Top-right — Q vs K alignment. The query vector Q[7] (orange) is plotted alongside the key vectors K[0..7] (grey) in a shared 2D PCA projection, all normalized to unit length to show direction only. Unlike the attention notebook where K is a fixed parameter matrix, here every K[t] is derived from position t’s own embedding — the keys change with every input sequence. Q[7] should point closely toward the key of whichever past position the model attends to most, confirming that attention is finding content similarity between the current position and its context, not a fixed address.

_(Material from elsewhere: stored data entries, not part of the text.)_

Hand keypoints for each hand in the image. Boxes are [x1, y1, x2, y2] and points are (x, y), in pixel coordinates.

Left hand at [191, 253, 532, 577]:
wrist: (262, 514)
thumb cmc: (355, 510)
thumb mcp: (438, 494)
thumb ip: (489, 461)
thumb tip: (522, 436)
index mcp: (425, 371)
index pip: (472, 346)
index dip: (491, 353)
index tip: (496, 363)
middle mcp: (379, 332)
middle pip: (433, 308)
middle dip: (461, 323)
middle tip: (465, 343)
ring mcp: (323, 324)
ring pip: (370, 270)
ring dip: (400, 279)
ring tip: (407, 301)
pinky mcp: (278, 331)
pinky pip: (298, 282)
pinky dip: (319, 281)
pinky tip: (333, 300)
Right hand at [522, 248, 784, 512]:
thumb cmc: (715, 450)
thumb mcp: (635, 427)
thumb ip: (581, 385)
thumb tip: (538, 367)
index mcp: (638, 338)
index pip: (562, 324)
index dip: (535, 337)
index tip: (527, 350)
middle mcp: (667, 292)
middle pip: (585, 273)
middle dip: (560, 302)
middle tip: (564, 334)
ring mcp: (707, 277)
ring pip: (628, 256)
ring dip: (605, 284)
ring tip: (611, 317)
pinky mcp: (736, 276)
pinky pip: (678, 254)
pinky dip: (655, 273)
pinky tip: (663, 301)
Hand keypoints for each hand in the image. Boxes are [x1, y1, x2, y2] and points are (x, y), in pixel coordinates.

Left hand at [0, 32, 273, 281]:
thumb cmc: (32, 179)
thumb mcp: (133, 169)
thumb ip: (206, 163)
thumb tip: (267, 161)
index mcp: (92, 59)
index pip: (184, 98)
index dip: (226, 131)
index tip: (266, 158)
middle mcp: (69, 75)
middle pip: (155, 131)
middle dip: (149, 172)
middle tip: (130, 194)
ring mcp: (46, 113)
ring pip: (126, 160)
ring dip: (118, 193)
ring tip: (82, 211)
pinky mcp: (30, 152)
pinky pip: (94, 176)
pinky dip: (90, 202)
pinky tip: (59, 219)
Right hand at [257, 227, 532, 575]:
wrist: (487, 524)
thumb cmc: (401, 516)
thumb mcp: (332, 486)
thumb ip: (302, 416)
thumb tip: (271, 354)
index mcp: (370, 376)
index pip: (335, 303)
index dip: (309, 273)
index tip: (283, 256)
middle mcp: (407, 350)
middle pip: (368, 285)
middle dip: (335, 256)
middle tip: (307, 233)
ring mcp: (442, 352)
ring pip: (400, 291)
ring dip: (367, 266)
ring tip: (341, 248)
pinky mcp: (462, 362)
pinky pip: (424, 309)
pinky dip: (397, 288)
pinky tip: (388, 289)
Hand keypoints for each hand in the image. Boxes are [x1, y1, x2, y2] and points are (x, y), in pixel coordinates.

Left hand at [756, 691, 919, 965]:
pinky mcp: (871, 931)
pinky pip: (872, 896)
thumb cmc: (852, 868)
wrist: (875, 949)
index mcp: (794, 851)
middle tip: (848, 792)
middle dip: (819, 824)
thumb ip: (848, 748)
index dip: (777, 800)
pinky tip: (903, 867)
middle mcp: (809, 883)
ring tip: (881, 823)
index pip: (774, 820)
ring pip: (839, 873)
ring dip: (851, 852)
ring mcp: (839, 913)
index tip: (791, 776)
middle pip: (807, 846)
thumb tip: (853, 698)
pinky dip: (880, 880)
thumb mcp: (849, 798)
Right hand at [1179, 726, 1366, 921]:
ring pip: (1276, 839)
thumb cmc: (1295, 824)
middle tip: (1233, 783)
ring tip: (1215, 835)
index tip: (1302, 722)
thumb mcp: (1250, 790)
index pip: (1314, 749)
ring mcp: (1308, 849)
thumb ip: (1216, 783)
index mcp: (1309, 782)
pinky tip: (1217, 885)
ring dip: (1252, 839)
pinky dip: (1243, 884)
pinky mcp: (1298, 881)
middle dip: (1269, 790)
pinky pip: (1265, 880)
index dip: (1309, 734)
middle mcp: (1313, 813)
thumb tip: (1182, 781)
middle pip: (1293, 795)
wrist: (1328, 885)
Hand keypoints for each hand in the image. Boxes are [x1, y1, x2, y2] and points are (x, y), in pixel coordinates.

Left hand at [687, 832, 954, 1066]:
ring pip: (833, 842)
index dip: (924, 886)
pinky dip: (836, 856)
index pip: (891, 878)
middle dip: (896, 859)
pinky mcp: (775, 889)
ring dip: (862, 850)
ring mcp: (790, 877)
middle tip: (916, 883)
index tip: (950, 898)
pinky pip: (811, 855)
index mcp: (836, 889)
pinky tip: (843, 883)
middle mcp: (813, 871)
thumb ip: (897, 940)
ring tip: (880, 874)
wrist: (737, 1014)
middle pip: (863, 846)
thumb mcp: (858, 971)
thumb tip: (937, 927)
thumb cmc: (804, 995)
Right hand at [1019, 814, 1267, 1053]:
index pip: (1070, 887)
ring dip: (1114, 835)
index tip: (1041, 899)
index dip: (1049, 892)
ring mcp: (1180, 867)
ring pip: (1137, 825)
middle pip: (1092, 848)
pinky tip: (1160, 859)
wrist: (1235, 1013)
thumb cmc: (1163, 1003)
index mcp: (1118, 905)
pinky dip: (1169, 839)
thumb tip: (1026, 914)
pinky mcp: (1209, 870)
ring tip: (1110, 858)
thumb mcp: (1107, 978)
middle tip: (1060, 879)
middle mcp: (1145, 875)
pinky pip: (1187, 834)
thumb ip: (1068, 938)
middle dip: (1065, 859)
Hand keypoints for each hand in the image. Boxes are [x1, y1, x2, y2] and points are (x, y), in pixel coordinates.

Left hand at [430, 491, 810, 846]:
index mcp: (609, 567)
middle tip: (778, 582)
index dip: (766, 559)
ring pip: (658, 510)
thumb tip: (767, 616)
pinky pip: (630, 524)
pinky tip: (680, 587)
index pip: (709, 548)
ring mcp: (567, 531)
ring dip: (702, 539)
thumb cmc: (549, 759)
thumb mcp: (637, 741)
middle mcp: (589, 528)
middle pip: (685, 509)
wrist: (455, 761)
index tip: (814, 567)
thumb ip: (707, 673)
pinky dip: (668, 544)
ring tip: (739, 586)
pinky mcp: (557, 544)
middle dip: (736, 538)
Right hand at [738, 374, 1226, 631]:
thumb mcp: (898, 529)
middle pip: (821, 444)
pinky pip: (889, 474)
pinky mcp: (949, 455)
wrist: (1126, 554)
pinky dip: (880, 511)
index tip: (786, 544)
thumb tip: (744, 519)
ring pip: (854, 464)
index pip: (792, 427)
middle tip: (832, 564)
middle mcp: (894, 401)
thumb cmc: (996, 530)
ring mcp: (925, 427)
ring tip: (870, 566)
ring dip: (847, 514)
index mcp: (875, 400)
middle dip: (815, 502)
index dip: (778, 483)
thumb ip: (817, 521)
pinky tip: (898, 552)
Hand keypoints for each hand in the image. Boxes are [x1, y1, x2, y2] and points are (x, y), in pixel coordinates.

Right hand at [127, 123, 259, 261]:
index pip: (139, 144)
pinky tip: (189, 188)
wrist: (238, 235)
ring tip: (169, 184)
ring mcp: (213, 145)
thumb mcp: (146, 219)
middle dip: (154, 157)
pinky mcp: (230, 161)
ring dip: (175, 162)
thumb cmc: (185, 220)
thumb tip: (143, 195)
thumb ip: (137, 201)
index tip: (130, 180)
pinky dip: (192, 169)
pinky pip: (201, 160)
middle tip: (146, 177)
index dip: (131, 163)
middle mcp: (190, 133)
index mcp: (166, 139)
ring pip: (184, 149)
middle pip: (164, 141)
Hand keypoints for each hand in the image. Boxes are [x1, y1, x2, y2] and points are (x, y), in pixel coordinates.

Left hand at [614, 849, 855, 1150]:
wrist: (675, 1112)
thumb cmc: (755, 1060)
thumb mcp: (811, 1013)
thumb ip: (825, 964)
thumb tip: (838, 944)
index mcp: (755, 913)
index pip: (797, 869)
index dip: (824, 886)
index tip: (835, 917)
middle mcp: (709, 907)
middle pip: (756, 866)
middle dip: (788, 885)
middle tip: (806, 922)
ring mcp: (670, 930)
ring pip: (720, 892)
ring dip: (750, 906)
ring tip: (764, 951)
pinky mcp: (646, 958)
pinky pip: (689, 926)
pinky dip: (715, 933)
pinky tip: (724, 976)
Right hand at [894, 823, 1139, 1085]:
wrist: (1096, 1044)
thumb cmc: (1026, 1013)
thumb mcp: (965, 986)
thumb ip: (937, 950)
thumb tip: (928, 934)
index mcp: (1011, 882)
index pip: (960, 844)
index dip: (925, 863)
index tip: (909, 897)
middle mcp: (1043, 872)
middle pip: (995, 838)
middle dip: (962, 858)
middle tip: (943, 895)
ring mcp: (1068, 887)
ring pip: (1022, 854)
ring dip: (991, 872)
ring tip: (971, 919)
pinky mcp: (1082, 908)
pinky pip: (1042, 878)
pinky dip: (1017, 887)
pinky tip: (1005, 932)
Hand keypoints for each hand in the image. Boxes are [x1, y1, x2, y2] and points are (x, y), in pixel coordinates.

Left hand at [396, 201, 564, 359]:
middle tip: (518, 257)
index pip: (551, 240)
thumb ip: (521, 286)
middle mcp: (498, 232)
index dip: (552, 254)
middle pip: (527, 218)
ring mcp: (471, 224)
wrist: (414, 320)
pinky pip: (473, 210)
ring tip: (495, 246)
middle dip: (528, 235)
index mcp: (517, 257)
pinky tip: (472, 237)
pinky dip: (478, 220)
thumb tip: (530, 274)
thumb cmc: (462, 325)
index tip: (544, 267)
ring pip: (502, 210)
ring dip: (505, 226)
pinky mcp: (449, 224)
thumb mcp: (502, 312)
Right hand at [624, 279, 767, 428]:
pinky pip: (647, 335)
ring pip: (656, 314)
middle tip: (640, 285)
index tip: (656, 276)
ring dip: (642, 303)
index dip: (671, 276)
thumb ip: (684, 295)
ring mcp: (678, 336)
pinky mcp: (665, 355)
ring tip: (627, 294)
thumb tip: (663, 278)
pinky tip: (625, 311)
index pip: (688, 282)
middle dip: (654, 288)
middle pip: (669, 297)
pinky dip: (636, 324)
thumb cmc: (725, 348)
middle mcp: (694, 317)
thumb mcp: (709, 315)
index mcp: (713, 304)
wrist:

Bottom-left — attention weights at position 7. The softmax distribution over all reachable past positions. The tallest bar tells us which character position 7 found most useful. This is one row of the full causal attention heatmap shown in the geometry plot above — now with character labels so you can read directly which character was selected.
Bottom-right — output logits. The predicted character distribution after the full forward pass through attention and FFN. The true next character is green. A large gap between the highest logit and the rest means the residual stream converged cleanly toward a single answer; a flat distribution means the model is uncertain about this transition.